Gostei muito de ler esta sua análise, Prof. J.V.Costa
A. M. Maia
E esta prof. Vasconcelos e Costa, também é "case closed"?
http://expresso.clix.pt/Actualidade/Interior.aspx?content_id=390046
O Procurador-Geral da República, Pinto Monteiro, encaminhou para o Departamento Central de Investigação e Acção Penal as denúncias que recebeu sobre o processo de licenciatura de José Sócrates. Esta tarde, a Procuradoria-Geral da República emitiu uma nota, revelando que foram enviadas para o DCIAP " todas as denúncias e documentos remetidos a esta Procuradoria-Geral e relacionados com a Universidade Independente".
Anónimo 2 (???!), "case closed" era só uma figura de estilo, a lembrar que ninguém mais quer falar no assunto.

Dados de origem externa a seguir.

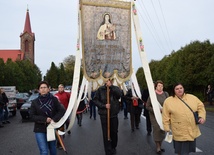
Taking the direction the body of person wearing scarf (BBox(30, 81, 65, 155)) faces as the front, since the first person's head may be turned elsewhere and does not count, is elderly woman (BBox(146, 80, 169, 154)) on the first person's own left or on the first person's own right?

Se está ou não fechado juridicamente, como diz, vamos a ver, não ponho as mãos no lume.
Espero que note bem o que quiz dizer. Não me interessa, para já, o plano legal, só o ético. Neste, acha que estou a ser complacente?
parece quase óbvio não é?
mas a leitura deste post é um alívio quando se sobrevive à nuvem de cretinice tóxica que desce quando normalmente se fala sobre este tema.